The week will cover all forms of safety and the slogan is “Be Present. Be Focused. Be Safe.” Toolbox talks, educational material and best practices will be shared from safety leaders across North America.

Rob Ellis, president of MySafeWork, often asks, “What do good companies look like? Well, they care for their staff, they care for others, are proactive about safety and lead by example.”

The main objectives for raising the bar for safety in our industry are increasing awareness, promoting education, positive reinforcement, empowering frontline workers, improving cultures and sharing best practices.

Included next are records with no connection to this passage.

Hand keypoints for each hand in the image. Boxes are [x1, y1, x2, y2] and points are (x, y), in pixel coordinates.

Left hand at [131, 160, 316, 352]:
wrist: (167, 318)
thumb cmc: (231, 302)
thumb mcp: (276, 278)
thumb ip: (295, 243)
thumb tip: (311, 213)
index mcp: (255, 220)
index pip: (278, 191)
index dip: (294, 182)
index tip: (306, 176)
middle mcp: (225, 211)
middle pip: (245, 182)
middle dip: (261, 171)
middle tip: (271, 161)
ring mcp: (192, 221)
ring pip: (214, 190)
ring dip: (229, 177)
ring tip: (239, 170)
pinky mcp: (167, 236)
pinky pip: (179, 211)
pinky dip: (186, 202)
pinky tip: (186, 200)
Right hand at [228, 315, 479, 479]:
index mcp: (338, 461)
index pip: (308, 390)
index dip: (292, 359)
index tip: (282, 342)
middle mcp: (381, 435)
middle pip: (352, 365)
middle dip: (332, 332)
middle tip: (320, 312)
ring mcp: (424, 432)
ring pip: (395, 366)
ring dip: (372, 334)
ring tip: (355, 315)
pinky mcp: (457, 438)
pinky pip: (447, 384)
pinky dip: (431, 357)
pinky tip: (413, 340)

These objectives will support our collective efforts to ensure our workforce works safe, new workers are protected and that everyone returns home in the same condition as when they arrived each and every day. Here is what you can do to raise the bar for safety:

  • Challenge the status quo.
  • Participate in Safety and Health Week 2021 — In May and in September (part two).
  • Take part in additional initiatives such as Safety Month (May).
  • Leverage safety culture improvement at your company by joining the League of Champions.
  • Volunteer to make a difference for safety in our industry.
  • Share — after all, safety is not proprietary.
  • Make it relatable — use personal reasons to motivate others.
  • Winston Churchill said, “Never let a good crisis go to waste,” and we certainly have one with this pandemic. I will add to this something I say all the time; “Leaders need to lead,” and unless we all step up to make a difference, people will continue to get hurt in our industry, which is unacceptable. So, ask yourself, are you a leader?

Craig Lesurf is president of Gillam Group and chairman of the Ontario General Contractors Association Safety Committee. He is also a founder of the Safety League of Champions and its current chairman.